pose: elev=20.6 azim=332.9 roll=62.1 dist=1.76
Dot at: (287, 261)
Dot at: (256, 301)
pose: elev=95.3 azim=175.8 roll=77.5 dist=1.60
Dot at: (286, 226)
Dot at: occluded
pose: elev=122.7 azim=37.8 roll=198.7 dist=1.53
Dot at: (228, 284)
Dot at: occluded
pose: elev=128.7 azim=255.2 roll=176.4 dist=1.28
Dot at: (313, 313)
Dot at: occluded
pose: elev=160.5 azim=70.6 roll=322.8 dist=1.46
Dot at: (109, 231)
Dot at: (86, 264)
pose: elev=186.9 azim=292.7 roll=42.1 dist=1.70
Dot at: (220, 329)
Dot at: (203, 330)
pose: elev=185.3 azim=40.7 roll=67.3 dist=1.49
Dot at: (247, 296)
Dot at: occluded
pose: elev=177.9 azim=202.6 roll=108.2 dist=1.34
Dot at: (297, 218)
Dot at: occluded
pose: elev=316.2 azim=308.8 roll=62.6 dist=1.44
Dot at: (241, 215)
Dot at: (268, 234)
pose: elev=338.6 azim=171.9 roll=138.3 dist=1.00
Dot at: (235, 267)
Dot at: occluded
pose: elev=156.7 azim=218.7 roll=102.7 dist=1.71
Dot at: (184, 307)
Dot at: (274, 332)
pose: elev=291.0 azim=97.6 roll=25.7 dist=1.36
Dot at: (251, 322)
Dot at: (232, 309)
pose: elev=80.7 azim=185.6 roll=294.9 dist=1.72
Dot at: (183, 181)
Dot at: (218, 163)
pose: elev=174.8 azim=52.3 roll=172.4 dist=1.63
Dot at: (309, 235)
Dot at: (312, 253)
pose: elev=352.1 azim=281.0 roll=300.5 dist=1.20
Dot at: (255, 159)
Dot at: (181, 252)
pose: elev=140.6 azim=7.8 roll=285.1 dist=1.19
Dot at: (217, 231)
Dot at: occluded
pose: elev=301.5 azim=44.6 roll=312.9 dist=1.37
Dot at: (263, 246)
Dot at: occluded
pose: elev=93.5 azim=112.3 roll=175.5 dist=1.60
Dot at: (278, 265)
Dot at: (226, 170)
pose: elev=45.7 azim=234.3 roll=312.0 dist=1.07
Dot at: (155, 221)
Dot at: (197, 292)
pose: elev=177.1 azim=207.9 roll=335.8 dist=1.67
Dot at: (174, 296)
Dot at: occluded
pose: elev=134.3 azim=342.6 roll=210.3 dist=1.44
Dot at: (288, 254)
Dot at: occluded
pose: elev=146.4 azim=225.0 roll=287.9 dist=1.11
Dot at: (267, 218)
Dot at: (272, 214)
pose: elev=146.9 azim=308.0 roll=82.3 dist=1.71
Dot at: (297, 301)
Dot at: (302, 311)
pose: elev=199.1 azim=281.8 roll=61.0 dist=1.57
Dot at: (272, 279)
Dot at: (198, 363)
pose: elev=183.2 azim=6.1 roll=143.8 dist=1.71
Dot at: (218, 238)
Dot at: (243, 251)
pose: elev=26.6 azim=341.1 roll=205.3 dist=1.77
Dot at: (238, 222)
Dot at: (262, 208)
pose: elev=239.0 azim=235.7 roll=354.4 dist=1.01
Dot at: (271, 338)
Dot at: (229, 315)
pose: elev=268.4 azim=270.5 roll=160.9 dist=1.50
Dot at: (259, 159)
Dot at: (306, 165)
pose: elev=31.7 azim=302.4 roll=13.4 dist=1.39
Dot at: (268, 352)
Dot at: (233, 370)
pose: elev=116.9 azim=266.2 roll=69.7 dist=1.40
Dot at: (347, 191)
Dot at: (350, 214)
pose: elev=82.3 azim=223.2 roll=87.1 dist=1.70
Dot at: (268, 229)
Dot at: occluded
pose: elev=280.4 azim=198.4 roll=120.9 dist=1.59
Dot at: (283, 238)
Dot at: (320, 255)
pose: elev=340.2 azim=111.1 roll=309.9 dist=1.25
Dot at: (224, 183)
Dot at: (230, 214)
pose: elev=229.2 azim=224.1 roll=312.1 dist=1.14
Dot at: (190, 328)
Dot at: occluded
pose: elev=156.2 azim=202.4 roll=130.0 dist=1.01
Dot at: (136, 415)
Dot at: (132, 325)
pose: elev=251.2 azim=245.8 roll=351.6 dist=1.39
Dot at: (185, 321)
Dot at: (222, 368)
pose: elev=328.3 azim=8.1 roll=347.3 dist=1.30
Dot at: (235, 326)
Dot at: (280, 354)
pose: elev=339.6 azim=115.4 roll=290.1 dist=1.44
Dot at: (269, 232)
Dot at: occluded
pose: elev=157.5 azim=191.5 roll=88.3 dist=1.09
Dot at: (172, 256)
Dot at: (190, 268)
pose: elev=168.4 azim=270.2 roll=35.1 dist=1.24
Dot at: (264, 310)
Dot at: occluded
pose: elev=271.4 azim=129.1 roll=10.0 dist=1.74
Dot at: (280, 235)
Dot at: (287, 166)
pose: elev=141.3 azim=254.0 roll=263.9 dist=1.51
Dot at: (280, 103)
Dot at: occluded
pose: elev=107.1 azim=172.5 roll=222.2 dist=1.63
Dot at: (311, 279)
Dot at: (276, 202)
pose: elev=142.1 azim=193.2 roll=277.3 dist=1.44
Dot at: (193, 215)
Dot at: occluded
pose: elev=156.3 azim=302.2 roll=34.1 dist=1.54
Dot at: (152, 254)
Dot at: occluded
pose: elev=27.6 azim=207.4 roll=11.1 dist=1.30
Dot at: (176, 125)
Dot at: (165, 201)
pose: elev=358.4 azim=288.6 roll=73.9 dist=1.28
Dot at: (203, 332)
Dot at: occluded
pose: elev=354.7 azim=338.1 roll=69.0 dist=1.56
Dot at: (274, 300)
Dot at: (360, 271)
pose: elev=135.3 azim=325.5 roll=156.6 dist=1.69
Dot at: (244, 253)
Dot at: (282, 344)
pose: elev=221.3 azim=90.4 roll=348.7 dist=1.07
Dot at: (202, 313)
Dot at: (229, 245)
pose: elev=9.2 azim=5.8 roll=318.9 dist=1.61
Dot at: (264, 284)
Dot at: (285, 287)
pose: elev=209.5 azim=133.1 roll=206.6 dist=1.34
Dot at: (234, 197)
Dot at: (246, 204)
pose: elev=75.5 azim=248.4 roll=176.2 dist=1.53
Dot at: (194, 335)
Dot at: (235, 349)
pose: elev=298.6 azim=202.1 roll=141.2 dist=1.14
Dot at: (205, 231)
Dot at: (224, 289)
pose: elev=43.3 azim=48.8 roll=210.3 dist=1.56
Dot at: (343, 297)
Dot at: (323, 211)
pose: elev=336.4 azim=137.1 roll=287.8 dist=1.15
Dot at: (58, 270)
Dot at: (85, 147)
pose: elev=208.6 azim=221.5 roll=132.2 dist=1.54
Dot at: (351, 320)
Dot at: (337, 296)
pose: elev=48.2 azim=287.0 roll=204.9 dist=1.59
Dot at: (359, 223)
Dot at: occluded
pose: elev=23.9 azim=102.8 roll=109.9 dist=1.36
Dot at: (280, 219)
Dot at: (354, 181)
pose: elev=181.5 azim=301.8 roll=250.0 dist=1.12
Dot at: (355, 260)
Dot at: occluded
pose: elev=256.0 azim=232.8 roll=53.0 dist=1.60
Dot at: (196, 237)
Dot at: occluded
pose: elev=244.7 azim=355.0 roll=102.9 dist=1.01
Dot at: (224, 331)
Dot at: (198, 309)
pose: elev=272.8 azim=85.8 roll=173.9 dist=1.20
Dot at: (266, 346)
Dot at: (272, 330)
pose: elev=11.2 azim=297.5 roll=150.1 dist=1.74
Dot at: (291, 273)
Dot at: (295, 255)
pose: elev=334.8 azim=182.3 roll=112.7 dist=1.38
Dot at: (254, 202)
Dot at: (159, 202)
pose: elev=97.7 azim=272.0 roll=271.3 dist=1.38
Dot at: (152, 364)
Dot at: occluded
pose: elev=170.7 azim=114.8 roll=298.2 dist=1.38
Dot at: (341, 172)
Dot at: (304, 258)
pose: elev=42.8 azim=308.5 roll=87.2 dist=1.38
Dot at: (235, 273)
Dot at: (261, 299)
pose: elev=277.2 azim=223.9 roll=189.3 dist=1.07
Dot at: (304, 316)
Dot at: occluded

________________

* The problem:
Rewrite the lines from the line containing "pose: elev=352.1 azim=281.0" through the line containing "Dot at: (197, 292)", swapping every "dist" for "distance" and changing nothing else. Give only those lines.

* Solution for this problem:
pose: elev=352.1 azim=281.0 roll=300.5 distance=1.20
Dot at: (255, 159)
Dot at: (181, 252)
pose: elev=140.6 azim=7.8 roll=285.1 distance=1.19
Dot at: (217, 231)
Dot at: occluded
pose: elev=301.5 azim=44.6 roll=312.9 distance=1.37
Dot at: (263, 246)
Dot at: occluded
pose: elev=93.5 azim=112.3 roll=175.5 distance=1.60
Dot at: (278, 265)
Dot at: (226, 170)
pose: elev=45.7 azim=234.3 roll=312.0 distance=1.07
Dot at: (155, 221)
Dot at: (197, 292)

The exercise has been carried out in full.